— DOCUMENT SECTION —
As I explained before, Gitea requires to make "/SUBPATH" the same as "/SUBPATH/". Since it is a "proxy path", it is not related to file or directory. There is no file nor directory in this case.

OdinVex commented 6 months ago

Calling #29534 a fix is a hackjob following non-standard practice to assume a file is a directory to circumvent fixing the issue.

As I explained before, Gitea requires to make "/SUBPATH" the same as "/SUBPATH/". Since it is a "proxy path", it is not related to file or directory. There is no file nor directory in this case.

Maybe not on your instance or Gitea's official instances. I happen to have a binary file named the same. Access to the instance can only be achieved with that slash, as intended by specs, not just my own. Edit: And yes, /SUBPATH/ is a directory, even if virtual. You might be thinking a piece of path rather than directory as in "folder", the term is interchangeable, but it is indeed intended for the server to provide a default ("app") in this case or conventionally index/default.html or return an error, etc.

— EXTRACTED MATERIAL —

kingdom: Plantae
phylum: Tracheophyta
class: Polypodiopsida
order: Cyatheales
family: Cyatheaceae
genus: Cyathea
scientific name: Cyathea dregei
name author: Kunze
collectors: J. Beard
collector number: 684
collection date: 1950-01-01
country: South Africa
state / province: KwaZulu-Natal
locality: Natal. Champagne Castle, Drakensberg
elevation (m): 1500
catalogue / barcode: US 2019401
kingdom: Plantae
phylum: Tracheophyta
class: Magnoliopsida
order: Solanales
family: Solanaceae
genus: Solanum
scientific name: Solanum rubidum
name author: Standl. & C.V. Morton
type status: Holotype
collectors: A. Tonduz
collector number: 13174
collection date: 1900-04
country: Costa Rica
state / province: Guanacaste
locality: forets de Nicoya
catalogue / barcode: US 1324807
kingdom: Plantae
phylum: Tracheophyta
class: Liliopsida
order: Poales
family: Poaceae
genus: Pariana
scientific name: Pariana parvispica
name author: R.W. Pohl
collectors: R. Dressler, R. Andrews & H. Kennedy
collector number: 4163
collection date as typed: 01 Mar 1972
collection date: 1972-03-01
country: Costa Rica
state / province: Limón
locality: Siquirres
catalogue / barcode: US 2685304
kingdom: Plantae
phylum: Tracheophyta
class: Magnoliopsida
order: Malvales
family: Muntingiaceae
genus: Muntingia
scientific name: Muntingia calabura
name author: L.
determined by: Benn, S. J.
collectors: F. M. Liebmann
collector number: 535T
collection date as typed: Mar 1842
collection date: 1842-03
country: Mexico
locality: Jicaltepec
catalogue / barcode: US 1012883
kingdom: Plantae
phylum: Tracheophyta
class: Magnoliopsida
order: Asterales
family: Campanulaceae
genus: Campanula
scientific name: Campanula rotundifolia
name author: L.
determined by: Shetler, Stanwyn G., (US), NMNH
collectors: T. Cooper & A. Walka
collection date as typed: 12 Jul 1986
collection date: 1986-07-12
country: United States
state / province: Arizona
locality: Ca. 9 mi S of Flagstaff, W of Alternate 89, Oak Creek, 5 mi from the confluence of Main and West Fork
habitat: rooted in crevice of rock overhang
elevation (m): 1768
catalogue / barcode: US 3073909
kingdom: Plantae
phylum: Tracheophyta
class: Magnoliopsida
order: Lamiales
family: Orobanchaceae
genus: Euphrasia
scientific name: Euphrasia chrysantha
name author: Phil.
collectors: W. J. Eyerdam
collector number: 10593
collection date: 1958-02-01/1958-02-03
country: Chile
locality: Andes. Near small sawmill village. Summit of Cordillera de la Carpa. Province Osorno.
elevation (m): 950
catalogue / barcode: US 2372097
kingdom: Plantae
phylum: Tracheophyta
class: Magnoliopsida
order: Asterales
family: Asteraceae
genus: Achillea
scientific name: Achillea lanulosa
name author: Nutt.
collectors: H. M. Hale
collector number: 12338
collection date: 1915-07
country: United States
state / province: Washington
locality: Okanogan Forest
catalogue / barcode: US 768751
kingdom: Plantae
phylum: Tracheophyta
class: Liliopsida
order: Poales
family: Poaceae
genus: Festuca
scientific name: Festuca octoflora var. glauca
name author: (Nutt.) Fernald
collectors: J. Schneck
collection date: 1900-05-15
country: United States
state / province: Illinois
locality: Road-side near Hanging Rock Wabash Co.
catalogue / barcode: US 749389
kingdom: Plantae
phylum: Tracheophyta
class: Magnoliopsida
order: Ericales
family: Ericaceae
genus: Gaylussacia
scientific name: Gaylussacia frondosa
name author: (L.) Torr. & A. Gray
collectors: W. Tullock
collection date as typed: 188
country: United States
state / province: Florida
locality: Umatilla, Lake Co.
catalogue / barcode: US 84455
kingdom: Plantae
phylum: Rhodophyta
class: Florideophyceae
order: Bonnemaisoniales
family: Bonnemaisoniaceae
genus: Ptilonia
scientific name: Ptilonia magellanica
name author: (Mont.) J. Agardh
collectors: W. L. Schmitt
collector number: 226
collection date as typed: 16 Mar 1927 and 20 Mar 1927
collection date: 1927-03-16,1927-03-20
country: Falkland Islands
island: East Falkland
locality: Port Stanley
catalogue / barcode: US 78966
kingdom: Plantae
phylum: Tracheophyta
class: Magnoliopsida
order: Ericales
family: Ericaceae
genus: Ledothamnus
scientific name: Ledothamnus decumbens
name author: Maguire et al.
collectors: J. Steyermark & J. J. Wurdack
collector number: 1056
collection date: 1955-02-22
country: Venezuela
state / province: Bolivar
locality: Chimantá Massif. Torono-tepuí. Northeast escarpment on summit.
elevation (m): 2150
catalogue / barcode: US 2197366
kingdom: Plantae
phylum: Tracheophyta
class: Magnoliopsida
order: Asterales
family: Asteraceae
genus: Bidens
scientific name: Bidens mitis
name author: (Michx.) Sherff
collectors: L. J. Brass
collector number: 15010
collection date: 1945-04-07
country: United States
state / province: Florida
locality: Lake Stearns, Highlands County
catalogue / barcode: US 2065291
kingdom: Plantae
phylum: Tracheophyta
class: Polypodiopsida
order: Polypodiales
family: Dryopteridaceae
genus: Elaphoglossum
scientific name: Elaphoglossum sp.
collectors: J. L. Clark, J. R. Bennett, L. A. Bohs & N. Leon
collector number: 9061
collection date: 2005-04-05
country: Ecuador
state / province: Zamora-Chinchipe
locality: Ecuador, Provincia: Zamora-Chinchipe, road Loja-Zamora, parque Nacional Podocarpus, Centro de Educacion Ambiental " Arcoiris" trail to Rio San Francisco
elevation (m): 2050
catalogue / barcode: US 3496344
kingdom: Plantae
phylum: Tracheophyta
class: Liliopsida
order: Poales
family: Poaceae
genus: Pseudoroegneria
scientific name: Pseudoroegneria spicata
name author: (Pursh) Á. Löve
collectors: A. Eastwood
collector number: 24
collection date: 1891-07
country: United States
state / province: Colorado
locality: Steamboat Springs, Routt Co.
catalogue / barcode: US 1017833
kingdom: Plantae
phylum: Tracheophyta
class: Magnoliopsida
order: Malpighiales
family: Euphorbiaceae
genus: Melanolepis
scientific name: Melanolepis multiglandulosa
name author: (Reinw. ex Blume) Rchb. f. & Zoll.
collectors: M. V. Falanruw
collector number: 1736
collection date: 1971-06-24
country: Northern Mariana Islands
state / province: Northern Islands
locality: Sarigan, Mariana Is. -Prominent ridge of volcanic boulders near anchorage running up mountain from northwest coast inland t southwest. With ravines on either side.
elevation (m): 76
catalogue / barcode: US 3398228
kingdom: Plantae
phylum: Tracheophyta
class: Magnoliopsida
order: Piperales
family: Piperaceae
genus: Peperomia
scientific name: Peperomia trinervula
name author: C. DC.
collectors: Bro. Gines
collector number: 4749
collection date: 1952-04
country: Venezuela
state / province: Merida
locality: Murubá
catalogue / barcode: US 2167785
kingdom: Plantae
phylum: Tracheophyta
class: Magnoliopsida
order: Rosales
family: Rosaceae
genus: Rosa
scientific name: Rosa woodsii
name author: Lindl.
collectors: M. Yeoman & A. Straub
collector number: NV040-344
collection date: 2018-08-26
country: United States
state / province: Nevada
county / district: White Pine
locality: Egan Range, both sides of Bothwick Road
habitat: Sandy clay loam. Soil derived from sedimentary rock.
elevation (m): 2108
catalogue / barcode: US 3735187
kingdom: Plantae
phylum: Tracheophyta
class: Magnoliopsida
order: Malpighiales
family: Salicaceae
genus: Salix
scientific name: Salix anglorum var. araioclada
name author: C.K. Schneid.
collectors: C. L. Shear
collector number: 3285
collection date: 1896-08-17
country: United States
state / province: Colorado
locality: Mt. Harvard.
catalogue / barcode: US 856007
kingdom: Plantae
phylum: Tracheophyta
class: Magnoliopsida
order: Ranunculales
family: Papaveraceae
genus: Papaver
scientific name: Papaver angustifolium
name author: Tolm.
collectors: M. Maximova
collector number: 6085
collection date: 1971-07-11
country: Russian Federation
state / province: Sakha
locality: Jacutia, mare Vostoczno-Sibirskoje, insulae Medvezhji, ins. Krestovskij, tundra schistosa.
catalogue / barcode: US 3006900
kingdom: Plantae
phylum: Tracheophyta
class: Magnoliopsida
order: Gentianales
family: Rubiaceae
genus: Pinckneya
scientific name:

— BRIEF —
Reproduce the passage of the Gitea subpath thread above between "Maybe not on" and "an error, etc.", inclusive.

— THE ANSWER —
Maybe not on your instance or Gitea's official instances. I happen to have a binary file named the same. Access to the instance can only be achieved with that slash, as intended by specs, not just my own. Edit: And yes, /SUBPATH/ is a directory, even if virtual. You might be thinking a piece of path rather than directory as in "folder", the term is interchangeable, but it is indeed intended for the server to provide a default ("app") in this case or conventionally index/default.html or return an error, etc.